New York Daily News

NYPD to release cop-shoot body cam video

- BY ROCCO PARASCANDO­LA and JOHN ANNESE The NYPD will release body camera footage of the Sept. 6 police shooting of Miguel Richards. With Andy Mai

THE NYPD on Thursday plans to release body camera footage showing the confrontat­ion earlier this month that led to police fatally shooting a Bronx man.

Police sources said the roughly 14-minute video will show cops repeatedly telling Miguel Richards, 31, to drop the knife he was holding in his Edenwald apartment on Sept. 6.

The video will end as police open fire, and will not show Richards’ dead body, sources said.

Cops say Richards aimed a toy gun at police, and officers fired 16 shots at him.

The video will show police repeatedly asking Richards if he’s hiding a gun behind his back, as well as pleas from another man inside the apartment telling him to drop the knife, and saying the officers did not want to hurt him.

Richards’ landlord let cops into the apartment, after he called them to the scene to conduct a “wellness check” because he hadn’t seen his tenant in a while.

His death marks the first officer-involved fatal shooting recorded by police body cams since the NYPD started equipping cops with the technology in April.

The release of the video comes over the objections of Bronx District Attorney Darcel Clark.

“Transparen­cy is critical to building trust between community and law enforcemen­t.
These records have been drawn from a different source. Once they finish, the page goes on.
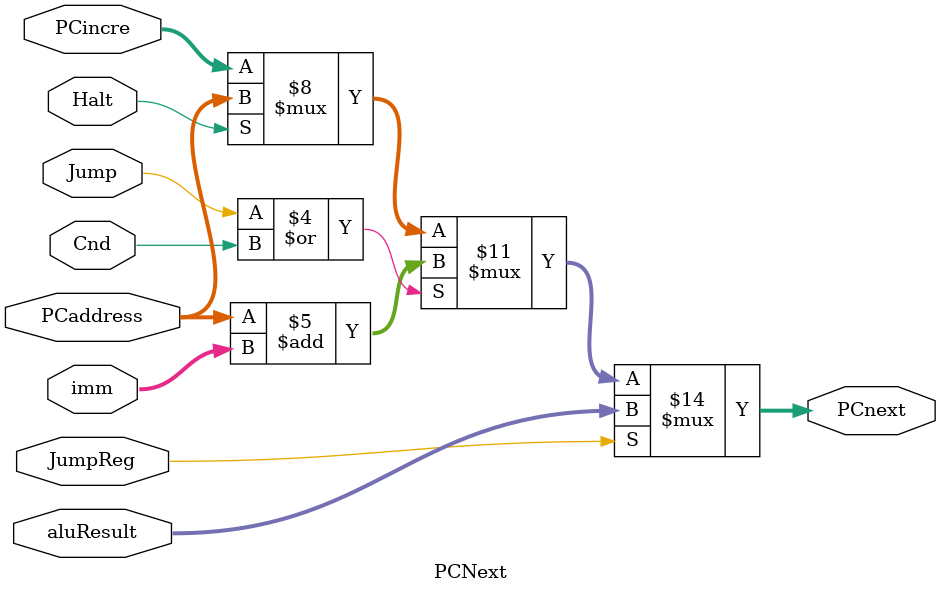
<source format=v>
module PCNext (
    input [31:0] PCaddress,
    input [31:0] PCincre,
    input Halt,

    input Cnd,     // Branch
    input Jump,    // jal
    input JumpReg, // jalr
    input [31:0] imm,
    input [31:0] aluResult,
    output reg [31:0] PCnext
);

    always @(*) begin
        if (JumpReg == 1'b1) PCnext <= aluResult; // jalr
        else if (Jump | Cnd == 1'b1) PCnext <= PCaddress + imm; // jal or Branch
        else if (Halt == 1'b1) PCnext <= PCaddress; // halt
        else PCnext <= PCincre; // normal PC+=4
    end
endmodule

</source>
Notwithsta­nding, I still have an obligation to protect the integrity of the investigat­ion into this shooting,” Clark said Wednesday. “Releasing videos to the public during the early stages of an investigat­ion may resolve some questions about the incident, but it may compromise the integrity of the investigat­ion.”
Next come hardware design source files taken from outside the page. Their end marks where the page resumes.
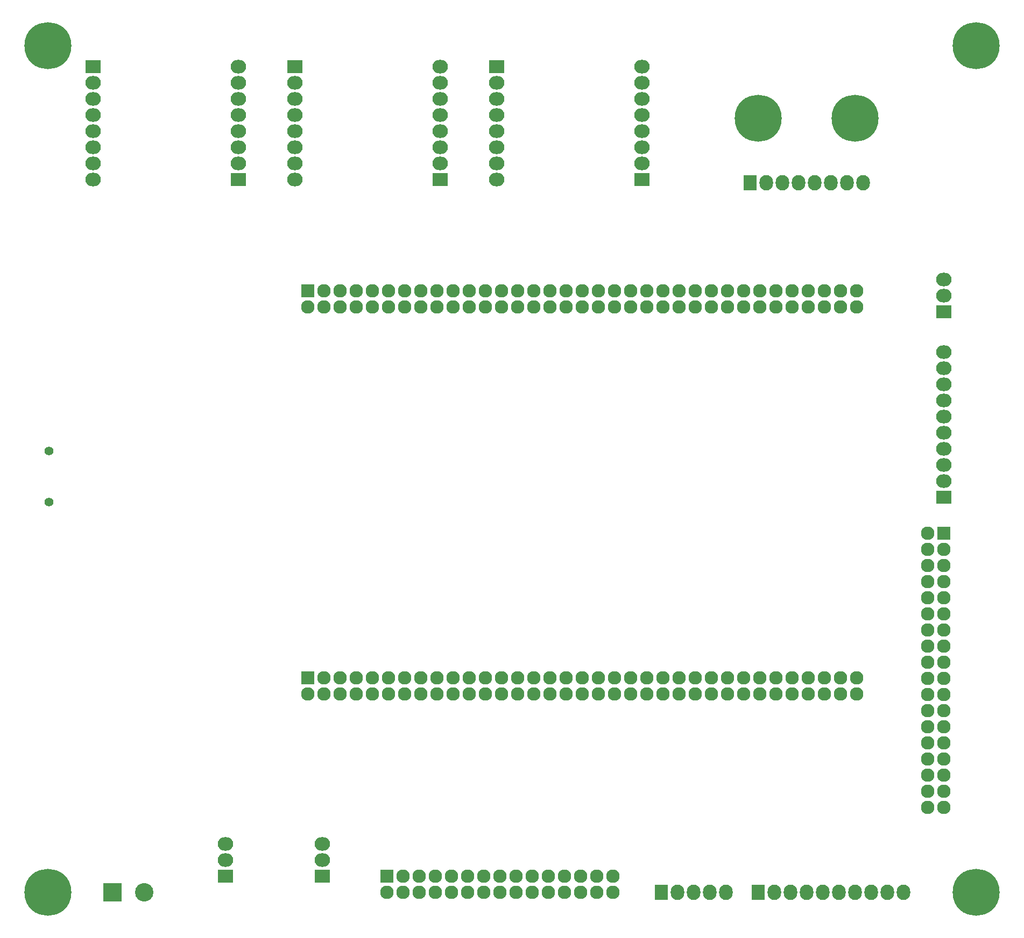
<source format=gbr>
G04 #@! TF.FileFunction,Soldermask,Bot*
%FSLAX46Y46*%
G04 Gerber Fmt 4.6, Leading zero omitted, Abs format (unit mm)*
G04 Created by KiCad (PCBNEW 4.0.3-stable) date 01/27/17 20:04:36*
%MOMM*%
%LPD*%
G01*
G04 APERTURE LIST*
%ADD10C,0.100000*%
%ADD11R,2.127200X2.127200*%
%ADD12O,2.127200X2.127200*%
%ADD13R,2.900000X2.900000*%
%ADD14C,2.900000*%
%ADD15R,2.127200X2.432000*%
%ADD16O,2.127200X2.432000*%
%ADD17R,2.432000X2.127200*%
%ADD18O,2.432000X2.127200*%
%ADD19C,1.400000*%
%ADD20C,7.400000*%
%ADD21C,1.000000*%
G04 APERTURE END LIST*
D10*
D11*
X63754000Y-126238000D03*
D12*
X63754000Y-128778000D03*
X66294000Y-126238000D03*
X66294000Y-128778000D03*
X68834000Y-126238000D03*
X68834000Y-128778000D03*
X71374000Y-126238000D03*
X71374000Y-128778000D03*
X73914000Y-126238000D03*
X73914000Y-128778000D03*
X76454000Y-126238000D03*
X76454000Y-128778000D03*
X78994000Y-126238000D03*
X78994000Y-128778000D03*
X81534000Y-126238000D03*
X81534000Y-128778000D03*
X84074000Y-126238000D03*
X84074000Y-128778000D03*
X86614000Y-126238000D03*
X86614000Y-128778000D03*
X89154000Y-126238000D03*
X89154000Y-128778000D03*
X91694000Y-126238000D03*
X91694000Y-128778000D03*
X94234000Y-126238000D03*
X94234000Y-128778000D03*
X96774000Y-126238000D03*
X96774000Y-128778000D03*
X99314000Y-126238000D03*
X99314000Y-128778000D03*
X101854000Y-126238000D03*
X101854000Y-128778000D03*
X104394000Y-126238000D03*
X104394000Y-128778000D03*
X106934000Y-126238000D03*
X106934000Y-128778000D03*
X109474000Y-126238000D03*
X109474000Y-128778000D03*
X112014000Y-126238000D03*
X112014000Y-128778000D03*
X114554000Y-126238000D03*
X114554000Y-128778000D03*
X117094000Y-126238000D03*
X117094000Y-128778000D03*
X119634000Y-126238000D03*
X119634000Y-128778000D03*
X122174000Y-126238000D03*
X122174000Y-128778000D03*
X124714000Y-126238000D03*
X124714000Y-128778000D03*
X127254000Y-126238000D03*
X127254000Y-128778000D03*
X129794000Y-126238000D03*
X129794000Y-128778000D03*
X132334000Y-126238000D03*
X132334000Y-128778000D03*
X134874000Y-126238000D03*
X134874000Y-128778000D03*
X137414000Y-126238000D03*
X137414000Y-128778000D03*
X139954000Y-126238000D03*
X139954000Y-128778000D03*
X142494000Y-126238000D03*
X142494000Y-128778000D03*
X145034000Y-126238000D03*
X145034000Y-128778000D03*
X147574000Y-126238000D03*
X147574000Y-128778000D03*
X150114000Y-126238000D03*
X150114000Y-128778000D03*
D13*
X33020000Y-160020000D03*
D14*
X38020000Y-160020000D03*
D15*
X133350000Y-48260000D03*
D16*
X135890000Y-48260000D03*
X138430000Y-48260000D03*
X140970000Y-48260000D03*
X143510000Y-48260000D03*
X146050000Y-48260000D03*
X148590000Y-48260000D03*
X151130000Y-48260000D03*
D11*
X63754000Y-65278000D03*
D12*
X63754000Y-67818000D03*
X66294000Y-65278000D03*
X66294000Y-67818000D03*
X68834000Y-65278000D03*
X68834000Y-67818000D03*
X71374000Y-65278000D03*
X71374000Y-67818000D03*
X73914000Y-65278000D03*
X73914000Y-67818000D03*
X76454000Y-65278000D03*
X76454000Y-67818000D03*
X78994000Y-65278000D03*
X78994000Y-67818000D03*
X81534000Y-65278000D03*
X81534000Y-67818000D03*
X84074000Y-65278000D03*
X84074000Y-67818000D03*
X86614000Y-65278000D03*
X86614000Y-67818000D03*
X89154000Y-65278000D03*
X89154000Y-67818000D03*
X91694000Y-65278000D03*
X91694000Y-67818000D03*
X94234000Y-65278000D03*
X94234000Y-67818000D03*
X96774000Y-65278000D03*
X96774000Y-67818000D03*
X99314000Y-65278000D03*
X99314000Y-67818000D03*
X101854000Y-65278000D03*
X101854000Y-67818000D03*
X104394000Y-65278000D03*
X104394000Y-67818000D03*
X106934000Y-65278000D03*
X106934000Y-67818000D03*
X109474000Y-65278000D03*
X109474000Y-67818000D03*
X112014000Y-65278000D03*
X112014000Y-67818000D03*
X114554000Y-65278000D03*
X114554000Y-67818000D03*
X117094000Y-65278000D03*
X117094000Y-67818000D03*
X119634000Y-65278000D03*
X119634000Y-67818000D03*
X122174000Y-65278000D03*
X122174000Y-67818000D03*
X124714000Y-65278000D03*
X124714000Y-67818000D03*
X127254000Y-65278000D03*
X127254000Y-67818000D03*
X129794000Y-65278000D03*
X129794000Y-67818000D03*
X132334000Y-65278000D03*
X132334000Y-67818000D03*
X134874000Y-65278000D03*
X134874000Y-67818000D03*
X137414000Y-65278000D03*
X137414000Y-67818000D03*
X139954000Y-65278000D03*
X139954000Y-67818000D03*
X142494000Y-65278000D03*
X142494000Y-67818000D03*
X145034000Y-65278000D03*
X145034000Y-67818000D03*
X147574000Y-65278000D03*
X147574000Y-67818000D03*
X150114000Y-65278000D03*
X150114000Y-67818000D03*
D15*
X134620000Y-160020000D03*
D16*
X137160000Y-160020000D03*
X139700000Y-160020000D03*
X142240000Y-160020000D03*
X144780000Y-160020000D03*
X147320000Y-160020000D03*
X149860000Y-160020000D03*
X152400000Y-160020000D03*
X154940000Y-160020000D03*
X157480000Y-160020000D03*
D15*
X119380000Y-160020000D03*
D16*
X121920000Y-160020000D03*
X124460000Y-160020000D03*
X127000000Y-160020000D03*
X129540000Y-160020000D03*
D17*
X29972000Y-29972000D03*
D18*
X29972000Y-32512000D03*
X29972000Y-35052000D03*
X29972000Y-37592000D03*
X29972000Y-40132000D03*
X29972000Y-42672000D03*
X29972000Y-45212000D03*
X29972000Y-47752000D03*
D17*
X61722000Y-29972000D03*
D18*
X61722000Y-32512000D03*
X61722000Y-35052000D03*
X61722000Y-37592000D03*
X61722000Y-40132000D03*
X61722000Y-42672000D03*
X61722000Y-45212000D03*
X61722000Y-47752000D03*
D17*
X93472000Y-29972000D03*
D18*
X93472000Y-32512000D03*
X93472000Y-35052000D03*
X93472000Y-37592000D03*
X93472000Y-40132000D03*
X93472000Y-42672000D03*
X93472000Y-45212000D03*
X93472000Y-47752000D03*
D17*
X52832000Y-47752000D03*
D18*
X52832000Y-45212000D03*
X52832000Y-42672000D03*
X52832000Y-40132000D03*
X52832000Y-37592000D03*
X52832000Y-35052000D03*
X52832000Y-32512000D03*
X52832000Y-29972000D03*
D17*
X84582000Y-47752000D03*
D18*
X84582000Y-45212000D03*
X84582000Y-42672000D03*
X84582000Y-40132000D03*
X84582000Y-37592000D03*
X84582000Y-35052000D03*
X84582000Y-32512000D03*
X84582000Y-29972000D03*
D17*
X116332000Y-47752000D03*
D18*
X116332000Y-45212000D03*
X116332000Y-42672000D03*
X116332000Y-40132000D03*
X116332000Y-37592000D03*
X116332000Y-35052000D03*
X116332000Y-32512000D03*
X116332000Y-29972000D03*
D19*
X22990000Y-90554000D03*
X22990000Y-98554000D03*
D17*
X66040000Y-157480000D03*
D18*
X66040000Y-154940000D03*
X66040000Y-152400000D03*
D17*
X50800000Y-157480000D03*
D18*
X50800000Y-154940000D03*
X50800000Y-152400000D03*
D17*
X163830000Y-68580000D03*
D18*
X163830000Y-66040000D03*
X163830000Y-63500000D03*
D17*
X163830000Y-97790000D03*
D18*
X163830000Y-95250000D03*
X163830000Y-92710000D03*
X163830000Y-90170000D03*
X163830000Y-87630000D03*
X163830000Y-85090000D03*
X163830000Y-82550000D03*
X163830000Y-80010000D03*
X163830000Y-77470000D03*
X163830000Y-74930000D03*
D11*
X163830000Y-103505000D03*
D12*
X161290000Y-103505000D03*
X163830000Y-106045000D03*
X161290000Y-106045000D03*
X163830000Y-108585000D03*
X161290000Y-108585000D03*
X163830000Y-111125000D03*
X161290000Y-111125000D03*
X163830000Y-113665000D03*
X161290000Y-113665000D03*
X163830000Y-116205000D03*
X161290000Y-116205000D03*
X163830000Y-118745000D03*
X161290000Y-118745000D03*
X163830000Y-121285000D03*
X161290000Y-121285000D03*
X163830000Y-123825000D03*
X161290000Y-123825000D03*
X163830000Y-126365000D03*
X161290000Y-126365000D03*
X163830000Y-128905000D03*
X161290000Y-128905000D03*
X163830000Y-131445000D03*
X161290000Y-131445000D03*
X163830000Y-133985000D03*
X161290000Y-133985000D03*
X163830000Y-136525000D03*
X161290000Y-136525000D03*
X163830000Y-139065000D03*
X161290000Y-139065000D03*
X163830000Y-141605000D03*
X161290000Y-141605000D03*
X163830000Y-144145000D03*
X161290000Y-144145000D03*
X163830000Y-146685000D03*
X161290000Y-146685000D03*
D11*
X76200000Y-157480000D03*
D12*
X76200000Y-160020000D03*
X78740000Y-157480000D03*
X78740000Y-160020000D03*
X81280000Y-157480000D03*
X81280000Y-160020000D03*
X83820000Y-157480000D03*
X83820000Y-160020000D03*
X86360000Y-157480000D03*
X86360000Y-160020000D03*
X88900000Y-157480000D03*
X88900000Y-160020000D03*
X91440000Y-157480000D03*
X91440000Y-160020000D03*
X93980000Y-157480000D03*
X93980000Y-160020000D03*
X96520000Y-157480000D03*
X96520000Y-160020000D03*
X99060000Y-157480000D03*
X99060000Y-160020000D03*
X101600000Y-157480000D03*
X101600000Y-160020000D03*
X104140000Y-157480000D03*
X104140000Y-160020000D03*
X106680000Y-157480000D03*
X106680000Y-160020000D03*
X109220000Y-157480000D03*
X109220000Y-160020000D03*
X111760000Y-157480000D03*
X111760000Y-160020000D03*
D20*
X22860000Y-26670000D03*
D21*
X25485000Y-26670000D03*
X24716155Y-28526155D03*
X22860000Y-29295000D03*
X21003845Y-28526155D03*
X20235000Y-26670000D03*
X21003845Y-24813845D03*
X22860000Y-24045000D03*
X24716155Y-24813845D03*
D20*
X168910000Y-26670000D03*
D21*
X171535000Y-26670000D03*
X170766155Y-28526155D03*
X168910000Y-29295000D03*
X167053845Y-28526155D03*
X166285000Y-26670000D03*
X167053845Y-24813845D03*
X168910000Y-24045000D03*
X170766155Y-24813845D03*
D20*
X168910000Y-160020000D03*
D21*
X171535000Y-160020000D03*
X170766155Y-161876155D03*
X168910000Y-162645000D03*
X167053845Y-161876155D03*
X166285000Y-160020000D03*
X167053845Y-158163845D03*
X168910000Y-157395000D03*
X170766155Y-158163845D03*
D20*
X22860000Y-160020000D03*
D21*
X25485000Y-160020000D03*
X24716155Y-161876155D03*
X22860000Y-162645000D03*
X21003845Y-161876155D03*
X20235000Y-160020000D03*
X21003845Y-158163845D03*
X22860000Y-157395000D03*
X24716155Y-158163845D03*
D20*
X149860000Y-38100000D03*
D21*
X152485000Y-38100000D03*
X151716155Y-39956155D03*
X149860000Y-40725000D03*
X148003845Y-39956155D03*
X147235000Y-38100000D03*
X148003845Y-36243845D03*
X149860000Y-35475000D03*
X151716155Y-36243845D03*
D20*
X134620000Y-38100000D03*
D21*
X137245000Y-38100000D03*
X136476155Y-39956155D03*
X134620000Y-40725000D03*
X132763845Y-39956155D03*
X131995000Y-38100000D03*
X132763845Y-36243845D03*
X134620000Y-35475000D03*
X136476155Y-36243845D03*
M02*

</source>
Clark said she believes the footage should be released after the investigat­ion is completed.

Richards’ family has already seen the footage, sources said.

NYPD Chief of Patrol Terence Monahan acknowledg­ed the video’s pending release at a town hall meeting Wednesday night. “That’s something that’s going to be released tomorrow for everyone to see what actually happened,” he said.

The NYPD is still mulling how it will handle body camera footage in the future.

On Tuesday night, NYPD Commission­er James O’Neill told the New York Press Club he favors the release of body camera video. “I think it’s important to release videos whether good, bad or indifferen­t,” he said.